Он же, требуя справедливости, заявлял, что слепое подчинение церкви способно лишь развратить и погубить и властителя и подданного. Что любая власть, противоречащая справедливости враждебна Богу. И наконец, христианин должен искать справедливости, не щадя жизни, в противном случае, он не имеет права называться христианином.
Проповедь Гуса всколыхнула Чехию. Всерьез испугавшись влияния этого "еретика", его обманом заманили на собор в Констанце, где полным ходом шли выборы нового папы, должного, наконец, водворить в церкви единовсластие.
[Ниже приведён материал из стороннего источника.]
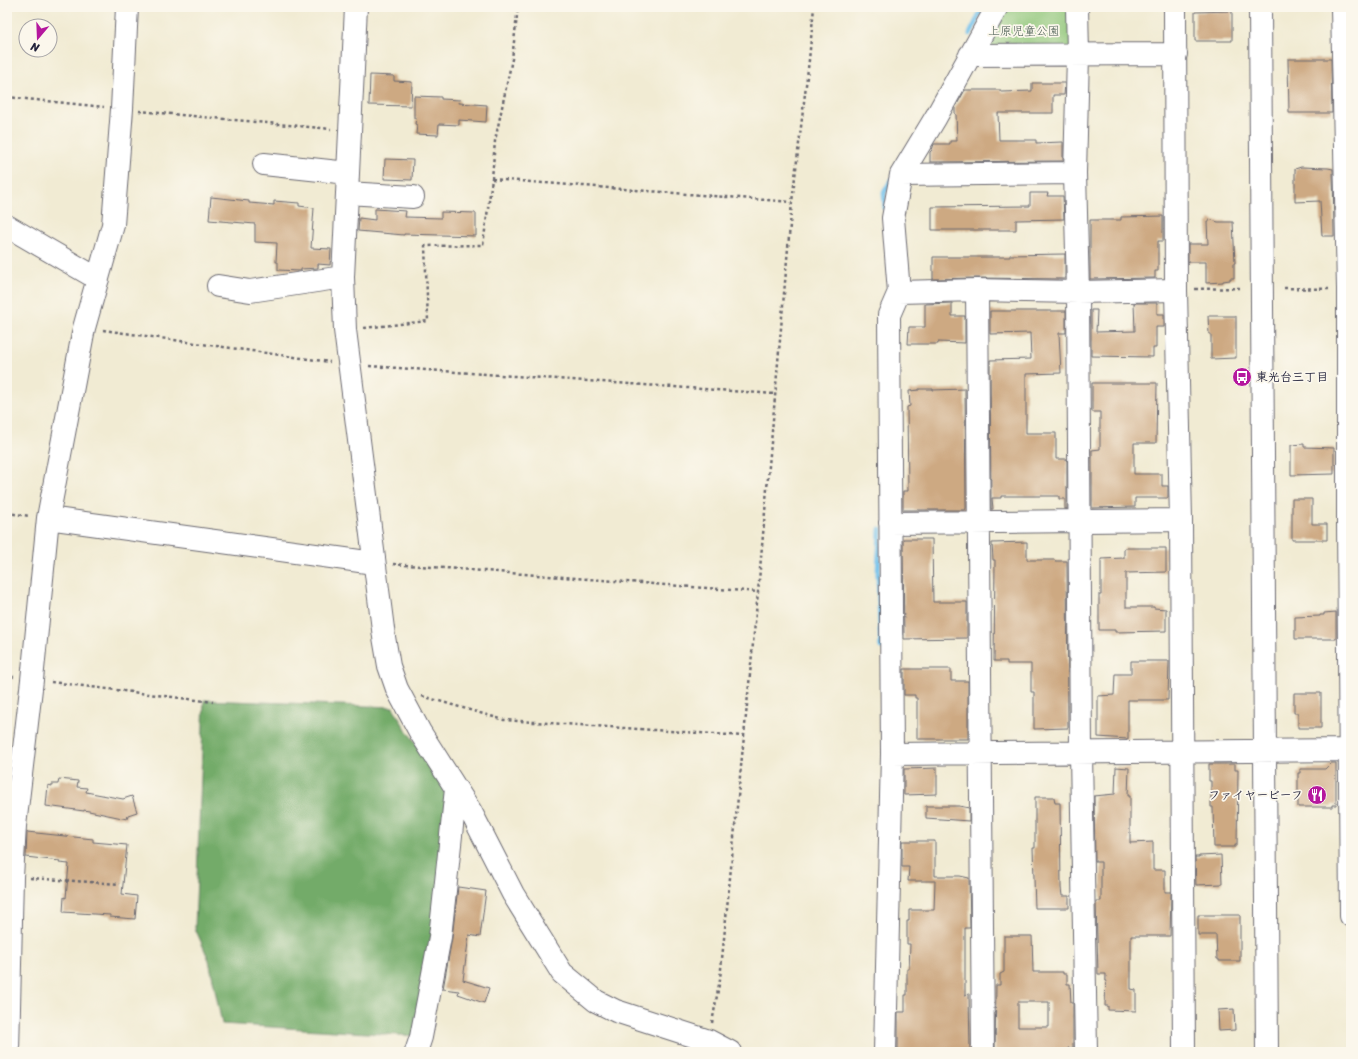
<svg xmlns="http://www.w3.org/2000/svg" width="1358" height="1059" viewBox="0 0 1358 1059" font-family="Sriracha,'Klee One',sans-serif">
<rect width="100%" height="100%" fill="#fbf7ec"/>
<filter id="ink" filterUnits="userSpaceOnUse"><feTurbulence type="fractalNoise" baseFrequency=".025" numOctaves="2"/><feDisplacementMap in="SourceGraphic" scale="8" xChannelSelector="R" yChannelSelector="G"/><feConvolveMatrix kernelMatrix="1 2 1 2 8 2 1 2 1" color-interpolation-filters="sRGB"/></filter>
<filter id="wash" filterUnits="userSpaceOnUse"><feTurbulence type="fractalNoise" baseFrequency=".012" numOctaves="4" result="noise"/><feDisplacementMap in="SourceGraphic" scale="16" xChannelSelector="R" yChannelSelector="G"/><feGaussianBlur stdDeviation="0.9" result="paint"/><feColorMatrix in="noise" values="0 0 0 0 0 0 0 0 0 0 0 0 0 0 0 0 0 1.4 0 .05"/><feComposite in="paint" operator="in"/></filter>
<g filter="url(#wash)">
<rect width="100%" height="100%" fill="#f1ebd3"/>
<path fill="#8fc679" stroke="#58745a" d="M997,7H1077L1078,55H970Z"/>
<path fill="#73ab69" stroke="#4a6652" d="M204,700L393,707L406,730L446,782L444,862L415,1036L222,1024L209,960L195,928Z"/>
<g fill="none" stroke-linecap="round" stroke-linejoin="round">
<path stroke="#71c1ec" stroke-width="5" d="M970,34L983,7
M885,208L884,193L891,180
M880,529L878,574L881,647"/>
</g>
<g id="blocks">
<path fill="#cda982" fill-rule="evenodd" d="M1232,11V41H1195V12Z
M1288,59H1331L1332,113H1289Z
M370,75L394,76V81L412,82L411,106L369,105Z
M1032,83H1065L1064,95H1053V113H998L999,140H1036V143L1063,142V161L930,162V152L932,150L934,144H950V141H957L956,114H955V108L965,90H1001V92L1032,91Z
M414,96L441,97V99L460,100L459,103L487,105L486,122L459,120V125L439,124L438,135L416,134L417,125L415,124L416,118H414Z
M385,159L413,160L412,180L384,179Z
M1301,167L1328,168L1333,169L1334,236H1322L1320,201L1295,202V169Z
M1030,193H1048L1047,196H1063L1064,219L1016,220V230H932V207L1030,206Z
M211,197L249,201V203L274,205V201L299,203V206L314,208L311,248L331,249L330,265L318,264V268L301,269V271H300L278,270V262H276L277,243L255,242V224L209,220Z
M375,209L406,211L405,217L441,218V212L476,213V236L404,234V235L358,231L359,218L375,220Z
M1163,216V241H1158V271H1155V278L1090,279V220H1121V217Z
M1209,219L1218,222H1233L1235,263H1234V278H1230V280L1223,281V282L1206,283V262H1188V244H1208L1207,222H1209Z
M1065,254V279L977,278L933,279V257H1010V255Z
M952,303V316H965V343L938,342V344H908L909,327H925V304Z
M1134,303H1157V314H1164V327H1156V348H1153V357L1091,356V310H1097L1096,332L1135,331Z
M990,311H1066V333H1059L1061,373L1026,374V433H1056V459H1067V509H1065V499H1059V496H1001V498H992L993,509H991L990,360L1031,359L1030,333L990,334Z
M1208,316H1236V358L1211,359V334H1209Z
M1092,383H1157L1156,443H1134V474H1162V486H1168V498H1135V507L1092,508V450L1100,449V412H1092Z
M919,389H933V390L965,389L966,508L965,510H903V491H908L907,407L910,406L909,391L919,390Z
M1304,444V447L1334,448V474L1291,475V445Z
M1292,499H1312V524H1327V540H1292Z
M903,539H932L933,602H967V638L904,639Z
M1027,542V560H1055V561H1067L1068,728L1034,729V692H1031V664H1007V661H994L995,560H993L992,543Z
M1124,548H1166V572L1126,573V607H1154V608L1166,609V631L1115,632V630H1099V595H1101V559L1124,558Z
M1336,612V639H1295V617L1320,616V615H1324V613Z
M1131,661H1169L1168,700H1128V739L1098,737V696L1114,695L1115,674H1131Z
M904,669H951V681H968V739H917V698H915V695H904Z
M1294,693H1321V728H1298V713H1294Z
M1331,763H1336V805H1332V807H1298V773H1300V769H1325Z
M1209,764H1235V770H1238L1237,845H1235V847H1214L1213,807H1211V781H1209Z
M1116,767L1129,768L1128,796H1130V843L1153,842V870H1165V892H1171L1170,936H1131V989L1136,990V1011L1108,1010V1006H1105L1106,974H1098L1096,901H1101V862H1095L1094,796L1115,794Z
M937,768V794L904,795V769Z
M59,779L78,781L77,787L87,788L86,792L123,799L132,796L137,812L128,815L127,819L84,810V811L46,806L48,785L52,786V784H58Z
M1035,797H1054L1055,803H1060L1061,888L1062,896H1069V908H1035L1033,848H1035Z
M926,806H959L969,808V821L926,818Z
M27,832L93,839V842L127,845L122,894L137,896L135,919L110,917V915L63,912L64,897L66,898L69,864L59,863L60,861L26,857Z
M902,841H935V876H960L969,878L970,928H965V995L969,994L970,1052H898V1012H905V995H907V969H909L910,944H907V921H909V910H934L935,881H908L909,867H902Z
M1221,855L1222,884L1196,885L1195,857H1199V856Z
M458,887L486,891L480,937L469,935L463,980L489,988L484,1003L458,994L459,991L443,989L452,938Z
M1198,915H1240V961H1219V959H1217L1216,935H1198Z
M1004,936H1032L1033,972H1063V974H1067V984H1070L1071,1003H1073V1048H1068V1052L995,1051L996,985H1000V974L1004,972ZM1018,1002H1049V1027H1018Z
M1234,1009L1235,1030L1219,1031L1218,1010Z"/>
</g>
</g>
<g filter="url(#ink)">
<use href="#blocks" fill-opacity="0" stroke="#6a6870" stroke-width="1"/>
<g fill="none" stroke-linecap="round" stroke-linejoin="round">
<defs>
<path id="minor" d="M356,7L343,277L345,330L384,637L389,666L397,689L420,732L471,812L513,894L562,973L596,1001L616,1011L709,1041L730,1052
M1077,7L1078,55L1075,173L1078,292L1081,752L1086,1052
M1175,7L1176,290L1181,520L1184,1052
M1260,7L1267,1052
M1342,7L1348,289V520L1351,916
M970,55L1176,54
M264,164L348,173
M901,175L1075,173
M347,193L413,197
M7,226L98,279
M218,286L250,291L343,277
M977,290L983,1052
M899,292L977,290L1078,292L1176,290
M48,518L374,563
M890,523L1181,520
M892,754L1351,750
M8,1052L12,877L15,826L32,680L48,518L84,328L113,225L122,109L127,7
M416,1052L421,1037L440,937L456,789
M885,1052L892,754L889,315L899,292L893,218L901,175L936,117L997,7"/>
</defs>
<use href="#minor" stroke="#6a6870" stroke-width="24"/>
<path stroke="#6a6870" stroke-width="2.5" stroke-dasharray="3 3" stroke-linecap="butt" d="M7,97L104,107
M139,111L331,129
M492,179L792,202
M1284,288L1329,289
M1195,289L1240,288
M364,328L428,321L425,246L483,245L492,179L495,141L512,59L518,7
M103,330L330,362
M369,366L775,394
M7,513L30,516
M393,564L758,592
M7,676L14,677
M51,682L213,702
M422,696L504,720L744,736
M30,878L120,884
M712,1023L720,979L744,736L758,592L792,202L809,60L814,7"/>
<use href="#minor" stroke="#fff" stroke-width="22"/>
</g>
</g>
<defs>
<symbol id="bus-disc" viewBox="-11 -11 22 22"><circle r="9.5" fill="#b5179e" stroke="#fbf7ec"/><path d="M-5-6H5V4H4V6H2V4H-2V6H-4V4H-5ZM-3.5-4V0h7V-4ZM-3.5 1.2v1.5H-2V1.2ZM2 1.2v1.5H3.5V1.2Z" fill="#fff"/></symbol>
<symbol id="restaurant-disc" viewBox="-11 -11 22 22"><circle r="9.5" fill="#b5179e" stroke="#fbf7ec"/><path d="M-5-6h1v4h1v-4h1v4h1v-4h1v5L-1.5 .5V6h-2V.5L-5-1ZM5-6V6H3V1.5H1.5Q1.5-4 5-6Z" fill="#fff"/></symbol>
</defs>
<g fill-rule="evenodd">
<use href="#bus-disc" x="1231" y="366" width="22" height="22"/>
<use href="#restaurant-disc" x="1306" y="784" width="22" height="22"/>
</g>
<g text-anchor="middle" stroke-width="3.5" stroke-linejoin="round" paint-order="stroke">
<g font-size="12" fill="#485b51" stroke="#fbf7ec">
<text x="1024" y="35">上原児童公園</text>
</g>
<g font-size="12" font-weight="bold" fill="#22223b" stroke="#fbf7ec" text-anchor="start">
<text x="1256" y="381">東光台三丁目</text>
<text x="1303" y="799" text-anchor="end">ファイヤービーフ</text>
</g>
</g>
<rect width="1358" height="1059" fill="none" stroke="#fbf7ec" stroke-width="24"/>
<g transform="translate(38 38) rotate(199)"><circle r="19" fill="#fbf7ec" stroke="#a4a2a5"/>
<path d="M0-3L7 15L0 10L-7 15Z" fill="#b5179e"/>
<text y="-6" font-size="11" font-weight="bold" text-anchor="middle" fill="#22223b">N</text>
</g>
</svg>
В течение года епископы и монахи всех орденов - а на соборе их находилось множество, всеми силами пытались склонить Гуса к отречению от ереси. В самом деле, предательство вождя значит куда больше чем его смерть, подрывая веру, а значит и мужество его последователей. План был хорош, одна беда, он не удался. Гус оказался силен духом, и поняв наконец, что желанная цель недостижима, собор в полном составе приговорил его - как еретика - к сожжению на костре.
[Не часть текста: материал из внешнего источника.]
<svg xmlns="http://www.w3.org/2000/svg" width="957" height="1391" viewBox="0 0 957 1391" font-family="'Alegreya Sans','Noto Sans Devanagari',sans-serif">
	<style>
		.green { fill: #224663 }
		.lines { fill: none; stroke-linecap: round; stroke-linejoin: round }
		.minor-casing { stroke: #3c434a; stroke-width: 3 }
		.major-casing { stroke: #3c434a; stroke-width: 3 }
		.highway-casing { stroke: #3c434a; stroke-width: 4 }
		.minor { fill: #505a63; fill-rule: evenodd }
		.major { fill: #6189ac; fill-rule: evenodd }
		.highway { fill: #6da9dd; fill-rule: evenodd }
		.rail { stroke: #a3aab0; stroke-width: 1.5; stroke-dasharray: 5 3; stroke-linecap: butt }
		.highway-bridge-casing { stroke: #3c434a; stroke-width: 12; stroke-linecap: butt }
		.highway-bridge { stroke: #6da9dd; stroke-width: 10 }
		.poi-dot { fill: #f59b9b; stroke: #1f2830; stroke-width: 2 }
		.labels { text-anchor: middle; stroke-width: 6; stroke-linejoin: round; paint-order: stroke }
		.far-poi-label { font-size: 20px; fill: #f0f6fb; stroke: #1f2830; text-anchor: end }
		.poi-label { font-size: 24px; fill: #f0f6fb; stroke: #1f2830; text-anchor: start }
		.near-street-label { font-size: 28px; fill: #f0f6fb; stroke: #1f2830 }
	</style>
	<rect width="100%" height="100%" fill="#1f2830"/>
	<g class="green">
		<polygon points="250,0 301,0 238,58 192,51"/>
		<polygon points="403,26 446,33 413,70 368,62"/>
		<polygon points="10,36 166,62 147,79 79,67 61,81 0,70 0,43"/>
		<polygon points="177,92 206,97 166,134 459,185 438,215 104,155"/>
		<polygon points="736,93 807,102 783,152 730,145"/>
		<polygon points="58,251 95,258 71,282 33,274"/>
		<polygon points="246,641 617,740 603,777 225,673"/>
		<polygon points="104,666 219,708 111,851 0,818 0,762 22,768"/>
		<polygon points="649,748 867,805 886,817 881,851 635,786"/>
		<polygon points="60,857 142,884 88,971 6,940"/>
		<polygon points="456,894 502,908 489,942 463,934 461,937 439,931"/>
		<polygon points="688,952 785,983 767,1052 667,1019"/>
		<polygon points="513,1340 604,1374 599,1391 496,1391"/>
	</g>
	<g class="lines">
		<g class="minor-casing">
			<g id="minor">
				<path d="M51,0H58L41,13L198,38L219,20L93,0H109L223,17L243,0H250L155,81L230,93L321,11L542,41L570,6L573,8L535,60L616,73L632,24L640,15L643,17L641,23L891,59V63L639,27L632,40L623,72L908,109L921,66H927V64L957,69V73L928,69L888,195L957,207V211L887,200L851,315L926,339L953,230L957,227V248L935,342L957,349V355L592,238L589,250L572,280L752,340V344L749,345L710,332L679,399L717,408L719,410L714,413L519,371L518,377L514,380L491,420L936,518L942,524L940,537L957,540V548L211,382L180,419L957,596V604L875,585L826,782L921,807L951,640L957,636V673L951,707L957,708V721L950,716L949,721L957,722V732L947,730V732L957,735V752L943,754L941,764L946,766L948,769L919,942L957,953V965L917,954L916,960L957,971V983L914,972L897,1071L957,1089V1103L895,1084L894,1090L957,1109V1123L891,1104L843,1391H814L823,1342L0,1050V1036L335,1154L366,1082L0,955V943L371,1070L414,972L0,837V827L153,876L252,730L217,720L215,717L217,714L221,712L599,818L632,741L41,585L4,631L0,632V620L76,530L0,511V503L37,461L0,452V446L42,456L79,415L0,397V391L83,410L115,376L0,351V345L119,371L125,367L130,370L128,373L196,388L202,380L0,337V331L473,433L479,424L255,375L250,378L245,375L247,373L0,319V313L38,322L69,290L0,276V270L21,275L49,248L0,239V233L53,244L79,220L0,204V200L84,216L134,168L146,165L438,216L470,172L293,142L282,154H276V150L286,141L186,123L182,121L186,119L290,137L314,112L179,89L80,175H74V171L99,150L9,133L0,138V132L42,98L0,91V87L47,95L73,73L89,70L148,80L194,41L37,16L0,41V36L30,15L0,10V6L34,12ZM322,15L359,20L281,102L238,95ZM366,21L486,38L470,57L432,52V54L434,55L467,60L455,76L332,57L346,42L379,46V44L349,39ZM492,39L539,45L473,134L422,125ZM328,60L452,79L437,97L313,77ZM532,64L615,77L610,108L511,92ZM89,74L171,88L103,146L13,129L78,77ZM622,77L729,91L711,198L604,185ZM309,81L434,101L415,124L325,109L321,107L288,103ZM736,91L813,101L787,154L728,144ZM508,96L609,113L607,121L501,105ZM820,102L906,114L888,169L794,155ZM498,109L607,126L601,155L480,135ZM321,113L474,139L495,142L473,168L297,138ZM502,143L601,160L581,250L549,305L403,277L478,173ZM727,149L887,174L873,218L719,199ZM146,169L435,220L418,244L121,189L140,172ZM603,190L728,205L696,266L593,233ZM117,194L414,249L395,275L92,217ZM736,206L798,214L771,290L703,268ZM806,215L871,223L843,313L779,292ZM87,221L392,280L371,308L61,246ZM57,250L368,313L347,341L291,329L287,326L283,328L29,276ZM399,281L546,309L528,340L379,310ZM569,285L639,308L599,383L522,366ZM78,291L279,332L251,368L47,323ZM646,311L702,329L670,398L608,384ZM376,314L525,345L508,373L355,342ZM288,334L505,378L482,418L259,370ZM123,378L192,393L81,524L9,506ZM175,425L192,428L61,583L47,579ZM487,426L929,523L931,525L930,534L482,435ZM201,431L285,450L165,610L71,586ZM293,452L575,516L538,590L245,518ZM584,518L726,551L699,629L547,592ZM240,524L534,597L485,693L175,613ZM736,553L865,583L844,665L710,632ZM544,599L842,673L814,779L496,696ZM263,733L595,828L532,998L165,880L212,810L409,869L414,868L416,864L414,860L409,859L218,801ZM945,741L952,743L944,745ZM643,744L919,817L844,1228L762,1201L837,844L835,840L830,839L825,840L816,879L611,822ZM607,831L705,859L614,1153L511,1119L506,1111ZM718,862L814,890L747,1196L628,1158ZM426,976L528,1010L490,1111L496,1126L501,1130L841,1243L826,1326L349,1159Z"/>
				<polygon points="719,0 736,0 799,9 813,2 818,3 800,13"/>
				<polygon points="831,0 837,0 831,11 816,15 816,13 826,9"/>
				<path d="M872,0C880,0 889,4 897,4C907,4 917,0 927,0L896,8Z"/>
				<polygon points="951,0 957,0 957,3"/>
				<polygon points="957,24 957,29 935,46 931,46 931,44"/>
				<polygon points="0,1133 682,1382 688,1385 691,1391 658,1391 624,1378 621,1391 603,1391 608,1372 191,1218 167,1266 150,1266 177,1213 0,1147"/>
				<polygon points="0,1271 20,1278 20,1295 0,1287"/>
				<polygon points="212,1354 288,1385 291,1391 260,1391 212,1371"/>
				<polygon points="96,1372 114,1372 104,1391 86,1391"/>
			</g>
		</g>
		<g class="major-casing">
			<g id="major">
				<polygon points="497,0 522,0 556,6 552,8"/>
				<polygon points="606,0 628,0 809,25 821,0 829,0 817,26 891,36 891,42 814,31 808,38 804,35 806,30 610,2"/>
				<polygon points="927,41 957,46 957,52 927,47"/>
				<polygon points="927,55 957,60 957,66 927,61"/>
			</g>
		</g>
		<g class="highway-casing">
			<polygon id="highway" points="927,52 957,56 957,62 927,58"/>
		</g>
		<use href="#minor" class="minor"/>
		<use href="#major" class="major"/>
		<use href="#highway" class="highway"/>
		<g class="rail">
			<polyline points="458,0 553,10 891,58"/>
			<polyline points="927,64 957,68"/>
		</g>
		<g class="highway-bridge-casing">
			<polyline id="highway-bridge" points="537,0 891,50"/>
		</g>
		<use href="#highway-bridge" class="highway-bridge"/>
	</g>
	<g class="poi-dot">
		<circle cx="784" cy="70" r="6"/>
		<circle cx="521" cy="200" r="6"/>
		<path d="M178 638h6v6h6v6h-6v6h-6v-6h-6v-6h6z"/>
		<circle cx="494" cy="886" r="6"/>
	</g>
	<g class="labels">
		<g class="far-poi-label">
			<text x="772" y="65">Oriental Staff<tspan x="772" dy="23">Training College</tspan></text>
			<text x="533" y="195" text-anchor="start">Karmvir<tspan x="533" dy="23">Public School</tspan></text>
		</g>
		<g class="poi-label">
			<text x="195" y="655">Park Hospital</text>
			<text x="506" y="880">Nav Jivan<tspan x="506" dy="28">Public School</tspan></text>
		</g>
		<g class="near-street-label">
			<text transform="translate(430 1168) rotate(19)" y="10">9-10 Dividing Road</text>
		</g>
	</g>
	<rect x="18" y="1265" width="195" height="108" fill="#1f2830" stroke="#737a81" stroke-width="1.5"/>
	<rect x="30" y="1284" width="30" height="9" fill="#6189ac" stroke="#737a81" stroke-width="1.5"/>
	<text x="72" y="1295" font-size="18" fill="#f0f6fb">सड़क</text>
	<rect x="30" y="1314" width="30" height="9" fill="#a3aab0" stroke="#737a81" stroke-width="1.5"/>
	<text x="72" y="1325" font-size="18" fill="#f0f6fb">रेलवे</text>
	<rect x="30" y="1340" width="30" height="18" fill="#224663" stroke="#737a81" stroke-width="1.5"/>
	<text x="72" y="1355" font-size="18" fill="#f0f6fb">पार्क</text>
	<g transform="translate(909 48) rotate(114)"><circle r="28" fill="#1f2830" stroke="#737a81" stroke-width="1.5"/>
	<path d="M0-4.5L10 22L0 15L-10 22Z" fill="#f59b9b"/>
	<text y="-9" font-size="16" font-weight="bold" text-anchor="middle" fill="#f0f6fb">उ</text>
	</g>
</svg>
Существует легенда, что перед казнью Гус предсказал появление реформатора, справиться с которым католической церкви будет уже не под силу (Я-то Гусь, а за мной придет Лебедь). Уверяли также, что задыхаясь в дыму, он до конца пел библейские псалмы, поручая свою душу Иисусу Христу. Так это или нет, до конца неизвестно. Нас же сейчас будет интересовать другое. 6 июля 1415 года, рядом с епископами и легатами, заполонившими собой трибуны для почетных зрителей, на площади присутствовал и наблюдал за происходяшим сорокачетырехлетний, моложавый и подтянутый, архидьякон Реймсский. Этого, пока еще никому не известного человека, звали Пьер Кошон. Его стремительная карьера только начиналась, и для подающего надежды клирика это была первая "политическая казнь" - к сожалению, не последняя. Впрочем, не будем заблуждаться. Не будь на свете Кошона, подвернулся бы другой, быть может, худший. Во все времена ремесло палача обретало для себя исполнителей; куда жесточе моего выразился на подобную тему Рабле: Было бы корыто, а свиньи [комм. 1]всегда найдутся!..
Жанне в это время семь лет, вряд ли она знает о трагедии Яна Гуса; зато с его последователями столкнуться ей придется. По крайней мере, досконально известно, что само имя Орлеанской Девы пользовалось в их среде непререкаемым уважением. Однако, известное письмо "Жанна - гуситам" злобное, переполненное угрозами, как полагает современная наука, представляет из себя скорее фальшивку, состряпанную немцами с целью сломить дух врага. Из этой затеи ничего не вышло - но мы несколько забегаем вперед. Вернемся.